**ACTIVITY:** Within the material below, how many lines carry the word "handleAttachment"? Only that number is wanted.

**WORKING DATA:**
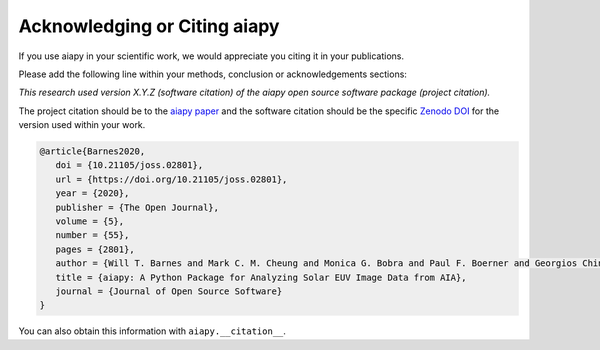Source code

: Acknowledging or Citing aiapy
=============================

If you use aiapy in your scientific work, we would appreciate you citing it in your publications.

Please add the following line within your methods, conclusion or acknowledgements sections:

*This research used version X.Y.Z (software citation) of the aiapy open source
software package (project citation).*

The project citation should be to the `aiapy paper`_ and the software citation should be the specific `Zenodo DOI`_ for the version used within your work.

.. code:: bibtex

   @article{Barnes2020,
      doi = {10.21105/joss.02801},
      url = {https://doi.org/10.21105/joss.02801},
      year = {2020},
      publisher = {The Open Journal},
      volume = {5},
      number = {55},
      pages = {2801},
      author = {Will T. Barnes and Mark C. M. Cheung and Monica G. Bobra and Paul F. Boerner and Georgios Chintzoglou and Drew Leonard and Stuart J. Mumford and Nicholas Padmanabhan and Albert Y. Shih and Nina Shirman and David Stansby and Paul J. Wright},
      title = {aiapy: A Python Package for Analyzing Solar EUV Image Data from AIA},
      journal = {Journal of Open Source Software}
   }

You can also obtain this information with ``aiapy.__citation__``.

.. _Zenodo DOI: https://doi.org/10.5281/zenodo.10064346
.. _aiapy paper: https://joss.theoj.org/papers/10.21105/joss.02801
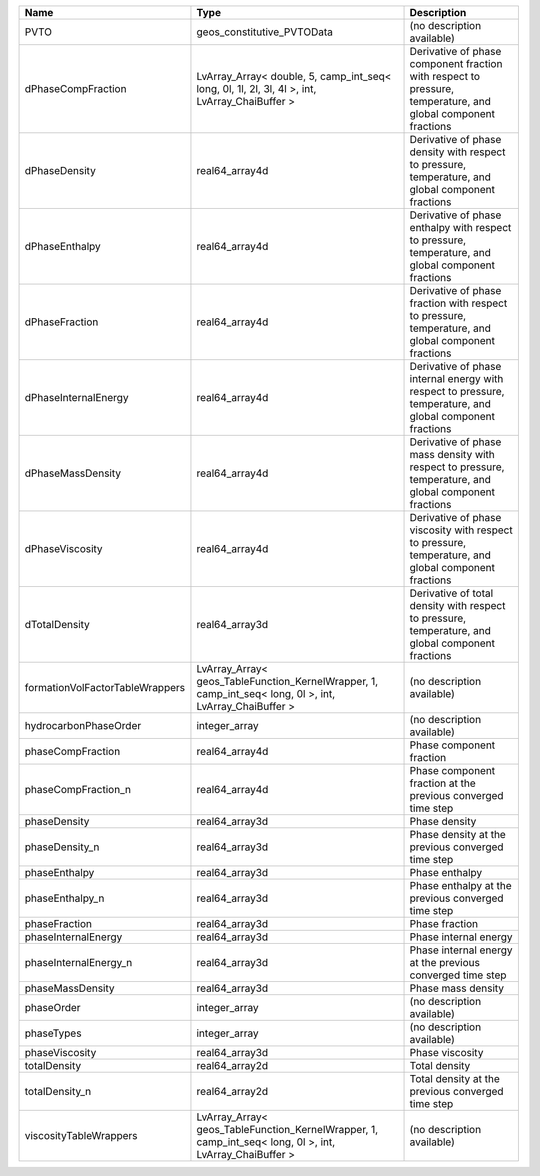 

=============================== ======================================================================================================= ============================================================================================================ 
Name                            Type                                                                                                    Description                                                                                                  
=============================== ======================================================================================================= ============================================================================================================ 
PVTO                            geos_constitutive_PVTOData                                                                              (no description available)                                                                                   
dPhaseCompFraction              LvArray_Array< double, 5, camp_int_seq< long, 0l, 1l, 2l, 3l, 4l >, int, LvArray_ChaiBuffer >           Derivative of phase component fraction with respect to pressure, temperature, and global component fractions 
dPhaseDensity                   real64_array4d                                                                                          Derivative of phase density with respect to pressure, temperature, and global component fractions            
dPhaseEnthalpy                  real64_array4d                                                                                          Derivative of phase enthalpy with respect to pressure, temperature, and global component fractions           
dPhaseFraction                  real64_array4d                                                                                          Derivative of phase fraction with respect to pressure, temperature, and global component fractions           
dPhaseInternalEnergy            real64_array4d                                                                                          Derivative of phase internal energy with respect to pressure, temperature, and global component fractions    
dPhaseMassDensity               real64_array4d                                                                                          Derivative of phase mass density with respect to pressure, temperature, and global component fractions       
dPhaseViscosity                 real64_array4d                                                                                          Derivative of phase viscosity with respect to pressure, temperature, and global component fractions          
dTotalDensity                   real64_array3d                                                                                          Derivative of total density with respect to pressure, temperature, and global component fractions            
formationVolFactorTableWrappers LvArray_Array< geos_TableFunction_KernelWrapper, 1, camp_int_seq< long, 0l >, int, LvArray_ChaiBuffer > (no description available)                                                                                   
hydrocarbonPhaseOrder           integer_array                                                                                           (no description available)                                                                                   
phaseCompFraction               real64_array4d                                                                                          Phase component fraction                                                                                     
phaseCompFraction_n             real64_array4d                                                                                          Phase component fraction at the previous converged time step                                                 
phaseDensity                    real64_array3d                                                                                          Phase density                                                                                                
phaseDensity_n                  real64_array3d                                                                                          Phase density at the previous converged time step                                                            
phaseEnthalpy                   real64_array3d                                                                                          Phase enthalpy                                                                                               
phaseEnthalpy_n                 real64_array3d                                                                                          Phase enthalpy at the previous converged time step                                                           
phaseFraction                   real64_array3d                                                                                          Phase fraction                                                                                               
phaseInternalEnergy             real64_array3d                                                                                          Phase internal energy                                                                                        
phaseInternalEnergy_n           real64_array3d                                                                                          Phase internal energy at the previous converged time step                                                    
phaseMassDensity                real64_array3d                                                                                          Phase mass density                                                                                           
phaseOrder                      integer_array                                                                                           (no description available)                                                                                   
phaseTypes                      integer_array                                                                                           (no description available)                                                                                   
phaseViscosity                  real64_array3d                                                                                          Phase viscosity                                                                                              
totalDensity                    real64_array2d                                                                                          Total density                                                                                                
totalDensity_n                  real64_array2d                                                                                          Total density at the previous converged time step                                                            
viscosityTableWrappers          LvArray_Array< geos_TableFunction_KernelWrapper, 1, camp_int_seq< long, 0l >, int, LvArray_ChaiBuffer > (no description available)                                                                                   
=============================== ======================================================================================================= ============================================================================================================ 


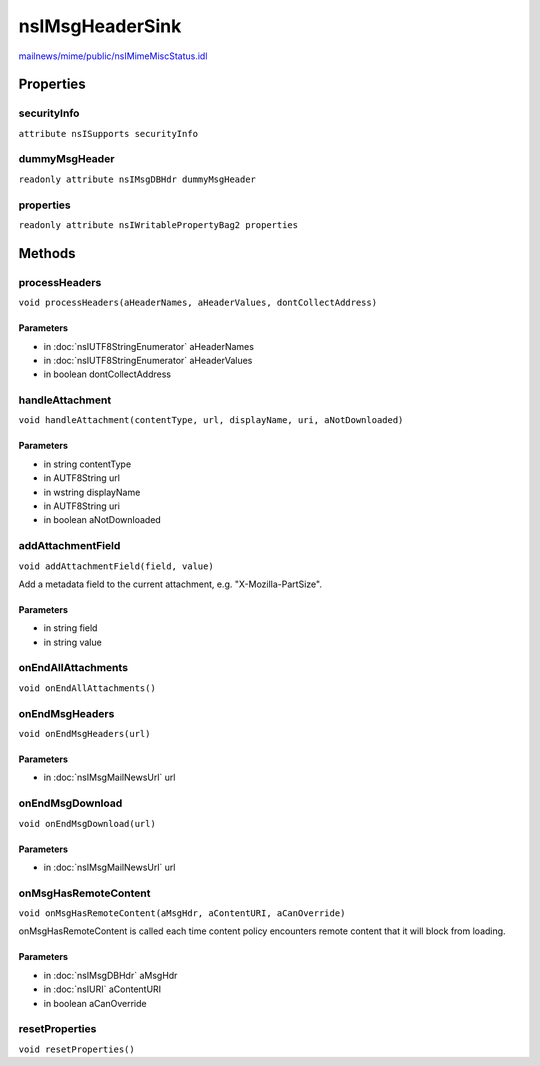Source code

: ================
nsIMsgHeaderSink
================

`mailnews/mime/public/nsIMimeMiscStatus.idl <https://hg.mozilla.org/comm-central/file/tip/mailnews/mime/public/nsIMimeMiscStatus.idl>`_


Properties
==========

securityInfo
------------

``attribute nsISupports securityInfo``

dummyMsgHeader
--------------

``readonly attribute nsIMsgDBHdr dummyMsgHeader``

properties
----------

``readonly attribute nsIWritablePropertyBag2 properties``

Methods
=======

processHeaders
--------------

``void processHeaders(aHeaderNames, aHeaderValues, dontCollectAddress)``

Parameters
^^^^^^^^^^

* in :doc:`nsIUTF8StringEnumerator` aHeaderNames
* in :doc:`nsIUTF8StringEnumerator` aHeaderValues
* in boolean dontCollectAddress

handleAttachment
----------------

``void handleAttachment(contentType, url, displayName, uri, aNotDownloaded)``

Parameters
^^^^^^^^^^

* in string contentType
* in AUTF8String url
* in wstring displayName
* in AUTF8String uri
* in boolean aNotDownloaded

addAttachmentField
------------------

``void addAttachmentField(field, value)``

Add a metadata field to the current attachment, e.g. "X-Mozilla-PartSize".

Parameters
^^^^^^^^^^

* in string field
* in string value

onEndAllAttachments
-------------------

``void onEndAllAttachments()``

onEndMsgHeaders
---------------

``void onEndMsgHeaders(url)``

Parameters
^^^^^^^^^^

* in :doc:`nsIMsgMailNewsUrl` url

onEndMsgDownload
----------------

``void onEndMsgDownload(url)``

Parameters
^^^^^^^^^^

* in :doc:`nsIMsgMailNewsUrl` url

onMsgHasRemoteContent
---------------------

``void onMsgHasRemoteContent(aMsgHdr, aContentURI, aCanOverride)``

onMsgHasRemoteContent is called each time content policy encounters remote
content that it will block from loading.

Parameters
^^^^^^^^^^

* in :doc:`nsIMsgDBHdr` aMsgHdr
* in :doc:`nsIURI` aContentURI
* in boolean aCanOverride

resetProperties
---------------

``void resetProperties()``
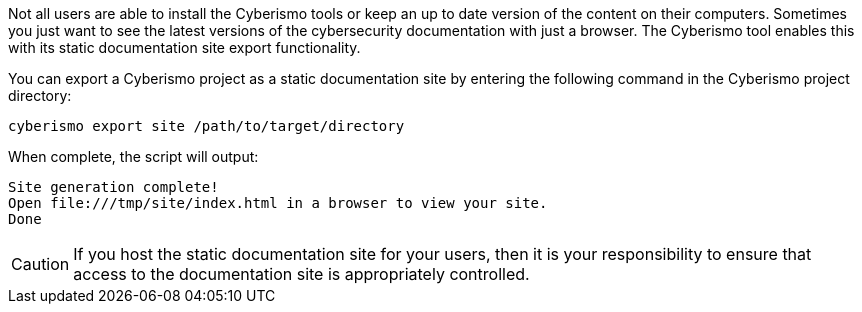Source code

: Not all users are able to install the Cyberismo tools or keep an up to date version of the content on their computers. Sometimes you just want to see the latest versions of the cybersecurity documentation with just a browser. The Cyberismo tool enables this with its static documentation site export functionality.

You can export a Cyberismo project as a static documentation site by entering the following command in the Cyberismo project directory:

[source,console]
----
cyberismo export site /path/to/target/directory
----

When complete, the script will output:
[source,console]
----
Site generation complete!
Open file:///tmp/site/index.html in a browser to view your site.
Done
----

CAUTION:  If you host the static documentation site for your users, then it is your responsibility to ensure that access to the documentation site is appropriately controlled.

**SOLVED PROBLEM:** 2